• [WORK ITEM]:
Extract every line of source text from the listing below and reproduce each one character for character.

• [Stored entries]:
──────

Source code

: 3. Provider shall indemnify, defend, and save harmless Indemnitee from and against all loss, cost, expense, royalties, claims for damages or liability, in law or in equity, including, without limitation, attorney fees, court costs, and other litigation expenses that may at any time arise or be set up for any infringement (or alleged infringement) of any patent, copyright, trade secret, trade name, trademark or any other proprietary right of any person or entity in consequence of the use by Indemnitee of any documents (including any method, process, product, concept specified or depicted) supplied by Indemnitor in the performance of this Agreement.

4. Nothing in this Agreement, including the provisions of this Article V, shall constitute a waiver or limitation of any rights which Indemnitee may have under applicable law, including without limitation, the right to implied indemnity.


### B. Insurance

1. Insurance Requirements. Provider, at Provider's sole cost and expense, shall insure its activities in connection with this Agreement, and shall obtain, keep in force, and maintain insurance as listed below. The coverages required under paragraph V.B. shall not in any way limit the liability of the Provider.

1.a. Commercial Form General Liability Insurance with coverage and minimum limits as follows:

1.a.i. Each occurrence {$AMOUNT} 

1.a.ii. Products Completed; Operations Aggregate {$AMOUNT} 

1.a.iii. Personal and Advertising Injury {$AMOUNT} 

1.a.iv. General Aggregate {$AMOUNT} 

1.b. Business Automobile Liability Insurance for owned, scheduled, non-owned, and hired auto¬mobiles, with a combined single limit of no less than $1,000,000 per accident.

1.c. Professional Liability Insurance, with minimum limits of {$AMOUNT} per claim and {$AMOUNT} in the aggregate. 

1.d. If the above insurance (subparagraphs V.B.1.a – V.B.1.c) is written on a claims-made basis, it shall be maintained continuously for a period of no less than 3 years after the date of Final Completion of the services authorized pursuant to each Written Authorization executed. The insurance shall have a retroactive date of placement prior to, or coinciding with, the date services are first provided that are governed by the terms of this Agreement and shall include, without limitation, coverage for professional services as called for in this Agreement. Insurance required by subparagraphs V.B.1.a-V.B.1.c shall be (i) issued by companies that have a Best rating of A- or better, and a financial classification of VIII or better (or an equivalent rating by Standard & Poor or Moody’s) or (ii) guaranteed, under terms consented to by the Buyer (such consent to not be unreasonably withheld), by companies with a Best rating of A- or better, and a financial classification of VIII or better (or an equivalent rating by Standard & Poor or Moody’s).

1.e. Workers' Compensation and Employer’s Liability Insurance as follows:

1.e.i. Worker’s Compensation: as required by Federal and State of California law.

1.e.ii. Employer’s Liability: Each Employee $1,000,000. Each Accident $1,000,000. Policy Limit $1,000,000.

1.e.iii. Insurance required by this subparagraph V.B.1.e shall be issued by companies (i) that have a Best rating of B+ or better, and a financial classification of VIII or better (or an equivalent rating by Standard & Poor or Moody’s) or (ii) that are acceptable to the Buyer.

──────

• [OUTPUT]:
Source code

: 3. Provider shall indemnify, defend, and save harmless Indemnitee from and against all loss, cost, expense, royalties, claims for damages or liability, in law or in equity, including, without limitation, attorney fees, court costs, and other litigation expenses that may at any time arise or be set up for any infringement (or alleged infringement) of any patent, copyright, trade secret, trade name, trademark or any other proprietary right of any person or entity in consequence of the use by Indemnitee of any documents (including any method, process, product, concept specified or depicted) supplied by Indemnitor in the performance of this Agreement.

4. Nothing in this Agreement, including the provisions of this Article V, shall constitute a waiver or limitation of any rights which Indemnitee may have under applicable law, including without limitation, the right to implied indemnity.


### B. Insurance

1. Insurance Requirements. Provider, at Provider's sole cost and expense, shall insure its activities in connection with this Agreement, and shall obtain, keep in force, and maintain insurance as listed below. The coverages required under paragraph V.B. shall not in any way limit the liability of the Provider.

1.a. Commercial Form General Liability Insurance with coverage and minimum limits as follows:

1.a.i. Each occurrence {$AMOUNT} 

1.a.ii. Products Completed; Operations Aggregate {$AMOUNT} 

1.a.iii. Personal and Advertising Injury {$AMOUNT} 

1.a.iv. General Aggregate {$AMOUNT} 

1.b. Business Automobile Liability Insurance for owned, scheduled, non-owned, and hired auto¬mobiles, with a combined single limit of no less than $1,000,000 per accident.

1.c. Professional Liability Insurance, with minimum limits of {$AMOUNT} per claim and {$AMOUNT} in the aggregate. 

1.d. If the above insurance (subparagraphs V.B.1.a – V.B.1.c) is written on a claims-made basis, it shall be maintained continuously for a period of no less than 3 years after the date of Final Completion of the services authorized pursuant to each Written Authorization executed. The insurance shall have a retroactive date of placement prior to, or coinciding with, the date services are first provided that are governed by the terms of this Agreement and shall include, without limitation, coverage for professional services as called for in this Agreement. Insurance required by subparagraphs V.B.1.a-V.B.1.c shall be (i) issued by companies that have a Best rating of A- or better, and a financial classification of VIII or better (or an equivalent rating by Standard & Poor or Moody’s) or (ii) guaranteed, under terms consented to by the Buyer (such consent to not be unreasonably withheld), by companies with a Best rating of A- or better, and a financial classification of VIII or better (or an equivalent rating by Standard & Poor or Moody’s).

1.e. Workers' Compensation and Employer’s Liability Insurance as follows:

1.e.i. Worker’s Compensation: as required by Federal and State of California law.

1.e.ii. Employer’s Liability: Each Employee $1,000,000. Each Accident $1,000,000. Policy Limit $1,000,000.

1.e.iii. Insurance required by this subparagraph V.B.1.e shall be issued by companies (i) that have a Best rating of B+ or better, and a financial classification of VIII or better (or an equivalent rating by Standard & Poor or Moody’s) or (ii) that are acceptable to the Buyer.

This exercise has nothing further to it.